Determine the homomorphism $i_*:H_1(S^3-g(M))\to H_1(S^3-g(\partial M))$.

Question

Let $M$ be the Möbius band and $\partial M$ its boundary. Consider an embedding $g:M\to S^3$. I have to determine the homomorphism $i_*:H_1(S^3-g(M))\to H_1(S^3-g(\partial M))$ induced by the inclusion.

Firs of all, I've computed both homology groups. For $H_1(S^3-g(M))$ I divided $M$ into rectangles $M_1$ and $M_2$ with intersection homeomorphic to $D^2\sqcup D^2$. Then, I can write $S^3-g(D^2\sqcup D^2)$ (of which I had already computed its homology using proposition 2B.1(a) from Hatcher and Mayer-Vietoris) as the union $(S^3-g(M_1))\cup (S^3-g(M_2))$. The intersection of these spaces is precisely $S^3-g(M)$, so I can compute its homology via Mayer-Vietoris, obtaining $H_1(S^3-g(M))=\mathbb{Z}$.

For $H_1(S^3-g(\partial M))$ I can use 2B.1(b), which tells me that $H_1(S^3-g(\partial M))=\mathbb{Z}$. Unfortunately, I cannot get explicit generators for any of this groups as they depend on $g$ in a not at all explicit way.

How can I determine $i_*:H_1(S^3-g(M))\to H_1(S^3-g(\partial M))$?

An idea that had come to my mind was using the LES for the pair $(S^3-g(\partial M),S^3-g(M))$, but I would have to compute somehow the relative homology groups of dimension $1$ and $2$, and I don't know how.

Edit I would like to solve it without using any kind of duality. Specifically, I can only use the tools from chapters 2 and 3 (before Poincaré Duality) of Hatcher.

Answer 1

You can work again with Alexander duality. It is known that the isomorphism $\alpha_A : \tilde{H}_i(S^n \setminus A) \to \tilde{H}^{n-i-1}(A)$ is natural with respect to inclusions, i.e. if $A \subset B \subset S^n$ and $i : A \to B$, $j : S^n \setminus B \to S^n \setminus A$ are the inclusions, then $i^* \alpha_B = \alpha_A j_*$.

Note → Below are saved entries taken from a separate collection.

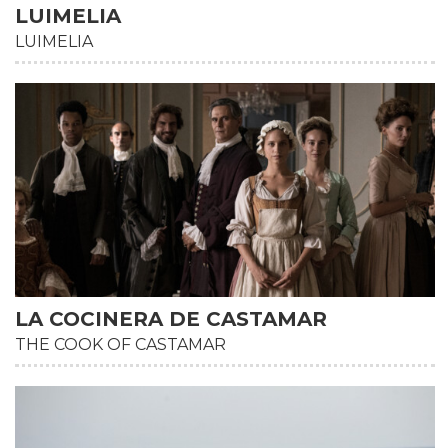
LUIMELIA
LUIMELIA
LA COCINERA DE CASTAMAR
THE COOK OF CASTAMAR
HD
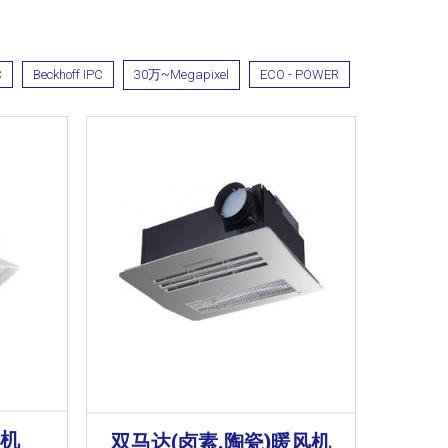
C
Beckhoff IPC
30万~Megapixel
ECO - POWER
风机
双马达(卤素.陶瓷)暖风机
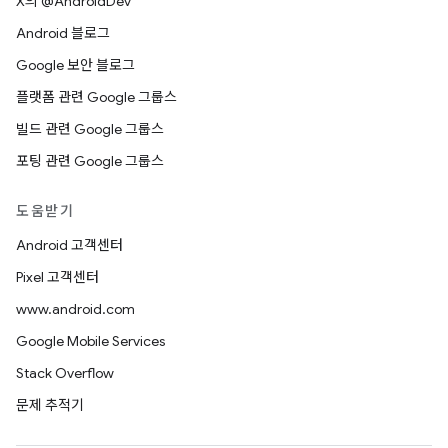
X의 @AndroidDev
Android 블로그
Google 보안 블로그
플랫폼 관련 Google 그룹스
빌드 관련 Google 그룹스
포팅 관련 Google 그룹스
도움받기
Android 고객센터
Pixel 고객센터
www.android.com
Google Mobile Services
Stack Overflow
문제 추적기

Thus you have to understand what $i^*$ is for $i : \partial M \to M$. Write $M = [0,1] \times [-1,1]/\sim$, where $(0,t) \sim (1,-t)$ for $t \in [-1,1]$ and let $p : [0,1] \times [-1,1] \to M$ denote the quotient map. Then $S = p([0,1] \times \{ 0 \})$ is a copy of $S^1$ (embedded as the "middle circle" of $M$). It is easy to see that $S$ is a strong deformation retract of $M$. A strong deformation retraction $r : M \to S$ is given by $r([x,t]) = [x,0]$. Also $\partial M$ is a copy of $S^1$ and we easily see that $ri : \partial M \to S$ is a map of degree $2$. Hence $i^* : \tilde{H}^1(M) \to \tilde{H}^1(\partial M) $ is a map between infinite cyclic groups which corresponds to multiplication by $2$.